A year ago, Virgin Galactic performed two successful suborbital flights with their spacecraft, proving that their space tourism plan does have legs -- or, wings and jets.
Beth Moses, Virgin Galactic’s Chief Astronaut Instructor, was the first person to fly within the cabin of SpaceShipTwo as a passenger to assess the trip.
In their prototype process, they looked at not only how passengers would move about the cabin, “but how the cabin moves about you when you are floating and weightless,” Moses said.
“It just engulfed me,” she said of seeing the Earth through the windows of the spacecraft for the first time.
“Probably the standout moment of my life: floating free in the ship and the ship came to a stop above Earth, and it felt endless.”
She said the cabin should be an “almost invisible, but perfect supporting act,” and that the trip will succeed for tourists if the view of Earth and the sensation of being in space “are the star.”
As part of this, the seats recline when you leave them at the peak of the journey, in order to provide more space for passengers to “enjoy weightlessness,” Brown said.
The seat backs have individual digital displays to show the passengers live flight data, such as the speed they are currently going, or the G forces they are feeling.
The cabin is also outfitted with sixteen cameras, so those wanting the perfect Instagram photo of their journey in space won’t need to bring their phone up with them.
At the back of the cabin is one final surprise: a giant circular mirror, so you can see exactly how your hair looks without gravity, in the moment itself.
And when the spacecraft is over Earth, all the lights will be shut off inside the cabin, allowing the glow of the planet to be the only light for passengers.
“This is probably the most exciting design project in the world right now,” said George Whitesides, Chief Space Officer of Virgin Galactic.
If it all sounds pretty nice, it’s important to remember the price tag.

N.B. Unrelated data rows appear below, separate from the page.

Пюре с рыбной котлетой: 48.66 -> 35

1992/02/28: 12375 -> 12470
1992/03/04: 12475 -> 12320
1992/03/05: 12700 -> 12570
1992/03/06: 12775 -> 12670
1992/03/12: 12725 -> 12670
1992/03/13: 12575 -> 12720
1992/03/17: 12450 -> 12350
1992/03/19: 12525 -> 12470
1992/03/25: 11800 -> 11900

Seats could get even more expensive in the future, once space flights are actually off the ground — according to an FAQ on Virgin Galactic’s website, they “may be able to offer a range of prices, but […] will initially be charging more than the US$250,000 price point offered to those who signed up early.”
Branson said that they are aiming to expand their fleet and “cement Virgin Galactic as the space line for Earth.”